TEXT SEGMENT:
From this first hit on a Google search:
Bit fields with a length of 0 must be unnamed. Unnamed bit fields cannot be referenced or initialized. A zero-width bit field can cause the next field to be aligned on the next container boundary where the container is the same size as the underlying type of the bit field.
As for the second part of your question, you set some of the bitfields in your struct to all 1s, and since these fields are signed then this results in a negative value for these fields. You can see this more effectively if you set the entire struct to 1s and look at the values in both signed and unsigned representations, e.g.
int main()
{
struct foo f;
memset(&f, 0xff, sizeof(f));
printf("a=%d\nb=%d\nc=%d\nd=%d\n", f.a, f.b, f.c, f.d); // print fields as signed
printf("a=%u\nb=%u\nc=%u\nd=%u\n", f.a, f.b, f.c, f.d); // print fields as unsigned
return 0;
}
The memory layout is "it depends" and you can't count on any particular layout from any particular compiler. In fact, you may see different layout from any given compiler by changing its settings. Don't try to guess, intuit, or depend on the layout.

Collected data
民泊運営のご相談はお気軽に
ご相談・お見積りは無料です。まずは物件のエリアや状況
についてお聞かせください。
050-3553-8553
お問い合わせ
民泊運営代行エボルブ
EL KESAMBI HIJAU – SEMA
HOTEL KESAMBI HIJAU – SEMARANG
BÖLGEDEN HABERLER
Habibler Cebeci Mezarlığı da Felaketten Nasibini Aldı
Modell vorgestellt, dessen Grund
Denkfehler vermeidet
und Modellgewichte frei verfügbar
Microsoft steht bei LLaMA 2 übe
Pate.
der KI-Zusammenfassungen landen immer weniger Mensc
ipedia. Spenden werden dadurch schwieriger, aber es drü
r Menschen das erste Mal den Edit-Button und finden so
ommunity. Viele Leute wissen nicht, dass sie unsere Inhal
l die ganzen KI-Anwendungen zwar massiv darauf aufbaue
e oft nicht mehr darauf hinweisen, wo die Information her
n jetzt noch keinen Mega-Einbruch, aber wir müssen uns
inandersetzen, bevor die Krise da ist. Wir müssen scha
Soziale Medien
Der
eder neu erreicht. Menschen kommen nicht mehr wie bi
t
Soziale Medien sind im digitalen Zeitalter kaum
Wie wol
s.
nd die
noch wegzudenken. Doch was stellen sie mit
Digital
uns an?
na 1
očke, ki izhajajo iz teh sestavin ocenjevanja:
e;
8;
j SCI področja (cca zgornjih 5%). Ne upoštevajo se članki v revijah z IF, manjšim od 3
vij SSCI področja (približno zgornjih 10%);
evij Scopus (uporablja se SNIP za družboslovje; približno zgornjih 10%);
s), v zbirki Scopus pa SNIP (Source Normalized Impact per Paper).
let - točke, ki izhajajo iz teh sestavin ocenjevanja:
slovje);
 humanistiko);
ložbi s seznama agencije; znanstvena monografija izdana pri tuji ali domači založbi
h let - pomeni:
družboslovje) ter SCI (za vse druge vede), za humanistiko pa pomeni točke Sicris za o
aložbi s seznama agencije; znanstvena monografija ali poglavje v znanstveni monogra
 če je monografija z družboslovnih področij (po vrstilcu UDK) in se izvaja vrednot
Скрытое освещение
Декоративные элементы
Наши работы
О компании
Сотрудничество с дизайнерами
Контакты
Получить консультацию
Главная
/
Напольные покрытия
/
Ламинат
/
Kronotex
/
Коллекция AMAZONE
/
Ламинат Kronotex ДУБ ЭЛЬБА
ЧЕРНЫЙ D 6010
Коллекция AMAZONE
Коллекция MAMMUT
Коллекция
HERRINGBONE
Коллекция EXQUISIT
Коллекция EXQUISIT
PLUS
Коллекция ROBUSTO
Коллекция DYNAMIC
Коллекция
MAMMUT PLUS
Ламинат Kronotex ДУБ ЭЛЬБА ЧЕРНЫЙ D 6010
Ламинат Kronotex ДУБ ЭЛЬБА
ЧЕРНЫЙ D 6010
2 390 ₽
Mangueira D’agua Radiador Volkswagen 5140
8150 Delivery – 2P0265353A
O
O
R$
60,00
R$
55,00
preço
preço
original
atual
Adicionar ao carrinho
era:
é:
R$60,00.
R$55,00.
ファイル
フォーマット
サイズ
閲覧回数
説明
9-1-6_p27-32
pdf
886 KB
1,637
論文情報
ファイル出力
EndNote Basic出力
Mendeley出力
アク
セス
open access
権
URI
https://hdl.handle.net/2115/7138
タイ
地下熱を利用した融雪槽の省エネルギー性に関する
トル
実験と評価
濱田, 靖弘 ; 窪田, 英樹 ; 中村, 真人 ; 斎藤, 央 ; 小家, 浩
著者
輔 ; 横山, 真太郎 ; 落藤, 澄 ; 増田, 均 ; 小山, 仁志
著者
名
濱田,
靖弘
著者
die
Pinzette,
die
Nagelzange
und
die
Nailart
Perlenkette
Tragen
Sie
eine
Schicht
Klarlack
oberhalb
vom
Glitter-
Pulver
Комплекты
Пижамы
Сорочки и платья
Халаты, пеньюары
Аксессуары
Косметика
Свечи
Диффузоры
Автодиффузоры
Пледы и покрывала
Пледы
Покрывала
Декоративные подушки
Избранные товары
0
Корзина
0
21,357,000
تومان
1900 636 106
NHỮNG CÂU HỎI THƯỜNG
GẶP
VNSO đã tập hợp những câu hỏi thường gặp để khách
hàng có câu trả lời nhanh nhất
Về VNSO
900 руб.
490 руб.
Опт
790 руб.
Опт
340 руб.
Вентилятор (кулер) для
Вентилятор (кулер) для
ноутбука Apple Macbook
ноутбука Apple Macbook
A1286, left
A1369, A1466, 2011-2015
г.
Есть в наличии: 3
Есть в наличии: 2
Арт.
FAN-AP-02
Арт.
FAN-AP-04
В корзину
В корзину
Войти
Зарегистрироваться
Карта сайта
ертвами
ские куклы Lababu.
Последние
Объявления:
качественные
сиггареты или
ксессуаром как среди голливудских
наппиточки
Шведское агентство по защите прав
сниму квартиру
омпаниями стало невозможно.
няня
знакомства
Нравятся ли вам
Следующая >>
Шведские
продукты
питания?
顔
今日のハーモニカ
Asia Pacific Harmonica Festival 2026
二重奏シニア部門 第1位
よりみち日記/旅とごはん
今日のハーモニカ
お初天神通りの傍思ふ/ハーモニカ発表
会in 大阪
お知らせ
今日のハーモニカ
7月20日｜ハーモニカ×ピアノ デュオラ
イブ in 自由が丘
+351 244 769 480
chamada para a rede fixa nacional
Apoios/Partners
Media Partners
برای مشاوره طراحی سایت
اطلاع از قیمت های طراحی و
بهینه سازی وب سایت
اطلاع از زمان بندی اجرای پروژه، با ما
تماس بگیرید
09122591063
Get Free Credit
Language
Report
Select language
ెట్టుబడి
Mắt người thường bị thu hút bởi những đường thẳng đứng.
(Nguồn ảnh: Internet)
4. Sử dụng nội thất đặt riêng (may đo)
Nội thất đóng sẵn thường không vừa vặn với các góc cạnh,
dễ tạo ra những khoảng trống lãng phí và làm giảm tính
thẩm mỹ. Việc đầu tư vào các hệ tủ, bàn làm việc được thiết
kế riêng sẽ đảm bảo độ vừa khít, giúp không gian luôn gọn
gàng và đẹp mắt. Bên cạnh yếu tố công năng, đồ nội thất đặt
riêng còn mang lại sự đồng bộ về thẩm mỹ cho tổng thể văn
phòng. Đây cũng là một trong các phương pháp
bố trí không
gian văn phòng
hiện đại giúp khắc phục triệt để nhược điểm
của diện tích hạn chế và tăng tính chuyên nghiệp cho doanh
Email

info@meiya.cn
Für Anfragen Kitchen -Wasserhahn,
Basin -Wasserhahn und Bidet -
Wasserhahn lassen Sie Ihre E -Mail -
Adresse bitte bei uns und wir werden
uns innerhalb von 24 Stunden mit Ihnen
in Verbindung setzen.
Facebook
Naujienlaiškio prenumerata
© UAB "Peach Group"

YOUR TASK:
Edit the bit fields text by rewriting the part that starts with the words "From this first" and ends with "the bit field.", with "zero-length" in place of "zero-width". Work only from the bit fields text.

OUTPUT OF THE TASK:
From this first hit on a Google search:
Bit fields with a length of 0 must be unnamed. Unnamed bit fields cannot be referenced or initialized. A zero-length bit field can cause the next field to be aligned on the next container boundary where the container is the same size as the underlying type of the bit field.